§ **What needs to be done**:
Which lines in the entries below contain the word "dnia"? Gather each of them.

[Dataset entries]
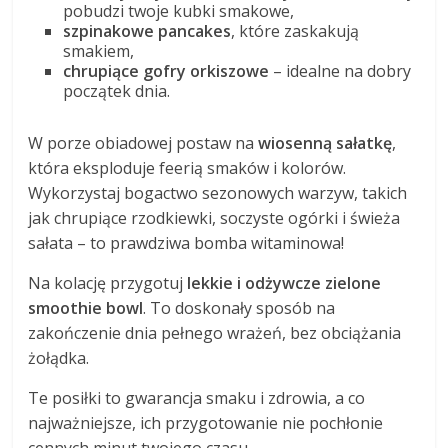
pobudzi twoje kubki smakowe,
szpinakowe pancakes
, które zaskakują
smakiem,
chrupiące gofry orkiszowe
– idealne na dobry
początek dnia.
W porze obiadowej postaw na
wiosenną sałatkę
,
która eksploduje feerią smaków i kolorów.
Wykorzystaj bogactwo sezonowych warzyw, takich
jak chrupiące rzodkiewki, soczyste ogórki i świeża
sałata – to prawdziwa bomba witaminowa!
Na kolację przygotuj
lekkie i odżywcze zielone
smoothie bowl
. To doskonały sposób na
zakończenie dnia pełnego wrażeń, bez obciążania
żołądka.
Te posiłki to gwarancja smaku i zdrowia, a co
najważniejsze, ich przygotowanie nie pochłonie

§ **Written solution**:
początek dnia.
zakończenie dnia pełnego wrażeń, bez obciążania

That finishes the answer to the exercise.